The output is the lines below from the one with "tilt_deg: +3.5" through the one with "focal_mm: 6.76", both included, printed exactly and with no other line.

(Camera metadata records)
═══
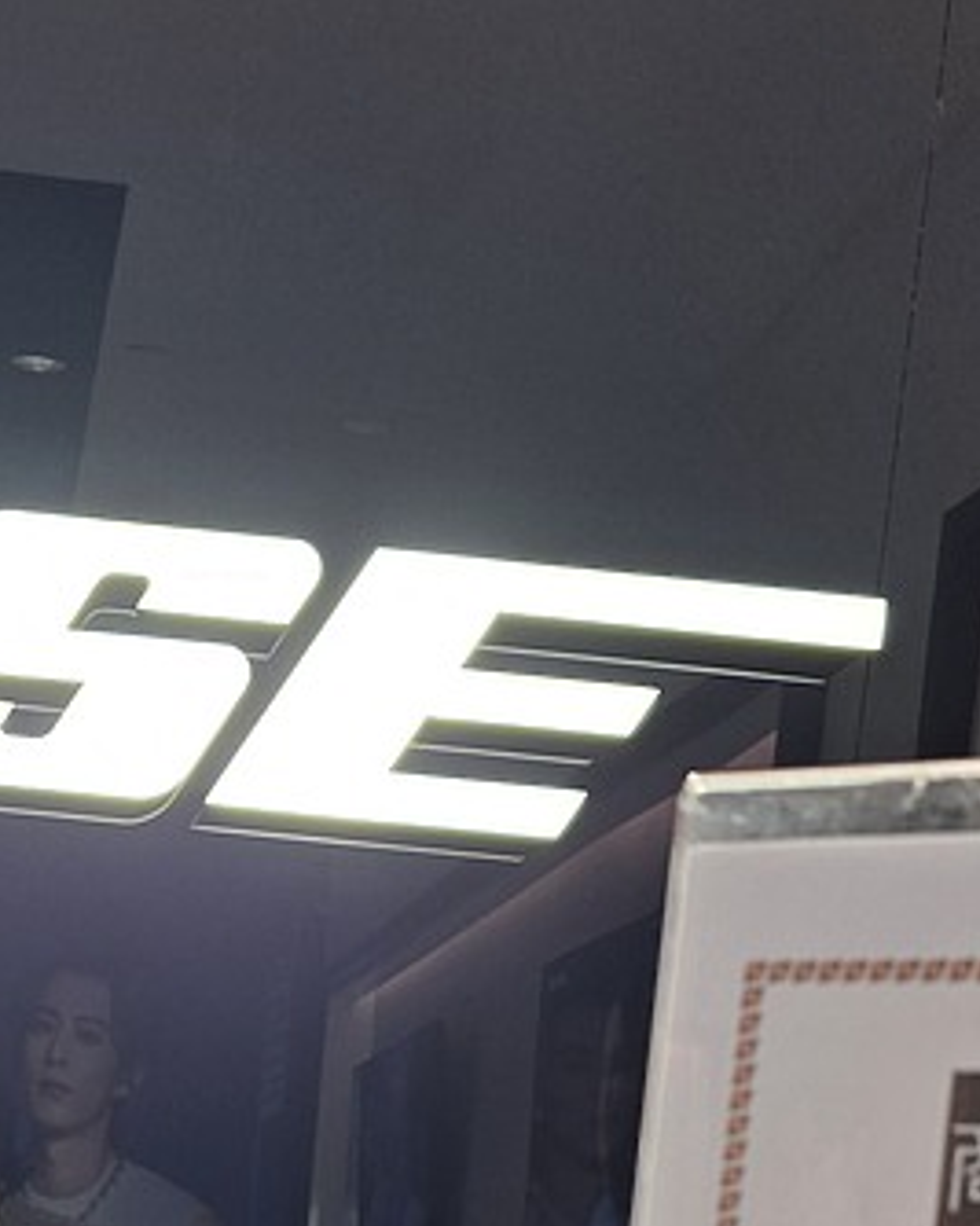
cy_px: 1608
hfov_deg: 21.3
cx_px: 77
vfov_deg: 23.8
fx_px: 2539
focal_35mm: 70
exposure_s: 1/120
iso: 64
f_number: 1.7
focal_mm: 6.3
═══
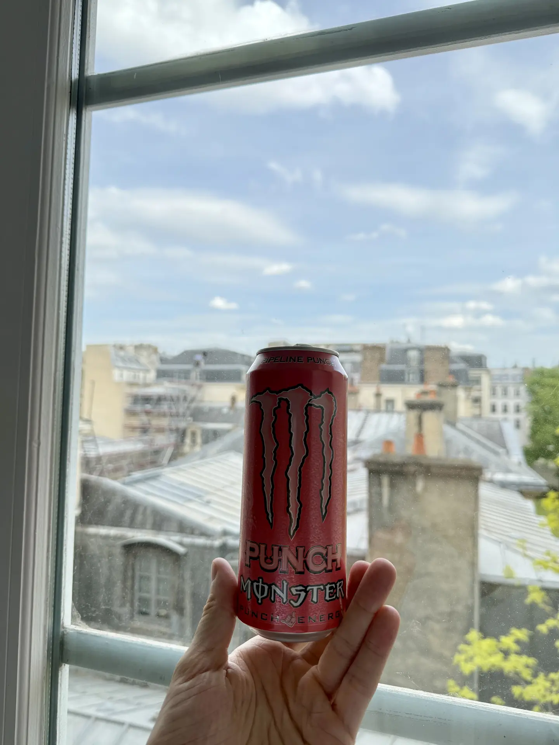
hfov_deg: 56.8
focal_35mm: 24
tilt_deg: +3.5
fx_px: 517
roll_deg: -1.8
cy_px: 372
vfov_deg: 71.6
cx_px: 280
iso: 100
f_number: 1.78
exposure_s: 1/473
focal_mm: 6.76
═══
[EXERCISE RESPONSE]
tilt_deg: +3.5
fx_px: 517
roll_deg: -1.8
cy_px: 372
vfov_deg: 71.6
cx_px: 280
iso: 100
f_number: 1.78
exposure_s: 1/473
focal_mm: 6.76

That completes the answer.